I loved the MH, but at this stage of my life, it was just too big for one person, too many steps to get in, and the routine costs were too high. $500 oil changes every 5K miles? The air filter was $270, a tire is $500. Then, with all the systems something always needs maintaining. If it goes in for service you have no vehicle.
So, I never lusted after anything other than an Airstream. Looks great, has everything I need, and if I were to replace it, it would be a 30' Classic and I'd go full time.
FWIW:
I concur… “I never lusted after anything other than an Airstream.” Have had three of them in various sizes from large to smaller. And I’ll add that I thoroughly enjoy the iconic look both inside and out. The only brand in a MH that I kinda thought was more attractive than any of our Airstreams is the Newell we saw in the Keys.

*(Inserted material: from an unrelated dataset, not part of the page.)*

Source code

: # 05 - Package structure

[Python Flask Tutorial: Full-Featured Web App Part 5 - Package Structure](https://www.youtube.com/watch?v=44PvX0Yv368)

Much steeper price tag though than anything I’ve read discussed here. Someone else mentioned the journey starts when they step inside their large coach but I’d have to add that for >30 years we’ve always said the same about getting behind the wheel of our tow vehicle when the Airstream is hitched up. For as many years we’ve also said that we live out of the Airstream; not in it. Our sticks and bricks is for living in.

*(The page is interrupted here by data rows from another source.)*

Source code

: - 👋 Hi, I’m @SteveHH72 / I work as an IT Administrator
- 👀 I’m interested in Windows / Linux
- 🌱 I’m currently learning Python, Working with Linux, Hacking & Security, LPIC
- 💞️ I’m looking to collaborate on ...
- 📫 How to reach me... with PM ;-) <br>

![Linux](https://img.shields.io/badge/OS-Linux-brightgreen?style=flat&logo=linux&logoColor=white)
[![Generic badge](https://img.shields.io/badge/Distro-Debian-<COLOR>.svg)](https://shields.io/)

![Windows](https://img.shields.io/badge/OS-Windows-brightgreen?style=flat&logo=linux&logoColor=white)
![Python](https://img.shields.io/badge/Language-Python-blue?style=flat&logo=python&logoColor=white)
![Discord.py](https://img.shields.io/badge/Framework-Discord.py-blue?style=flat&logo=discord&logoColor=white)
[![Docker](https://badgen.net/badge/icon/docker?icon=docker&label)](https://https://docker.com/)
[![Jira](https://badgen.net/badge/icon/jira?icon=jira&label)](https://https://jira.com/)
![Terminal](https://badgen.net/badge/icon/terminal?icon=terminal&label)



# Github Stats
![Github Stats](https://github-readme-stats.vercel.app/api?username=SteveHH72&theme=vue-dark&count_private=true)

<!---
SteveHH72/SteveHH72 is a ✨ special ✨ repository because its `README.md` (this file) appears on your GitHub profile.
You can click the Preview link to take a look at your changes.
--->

Lil antidote: after spending a week or so next to a huge newer MH in S FL where the owner had a gazillion questions about our Airstream and sat inside his rig (we’ve noticed that’s, not always, but often the case w MH dwellers) staring at our every move coming/going from our rig he got ready to leave on a Sunday morning, we said farewell and safe travels, and he continued preparing for his departure and we left on a bike ride. When we got back several hours later he was still there as was a RV repair van that evidently was called after we left on our bikes. He said when he got ready to leave his slides (3 of them) wouldn’t budge. Repair guy came and fixed slides. Shortly after the repair van left the owner of the MH said now he couldn’t get his steps to retract. Repair guy returned. Took, at minimum, 7 hours to get him ready to leave while camp host tried to figure out what to do with the family who were waiting for that site they’d reserved. Let’s say there were a few more unhappy campers.

I tell this not to knock the other type rig bc things can and do happen but we’ve often wondered if that owner either gave up RVing or is now towing a much simpler and beautiful Airstream. Who knows.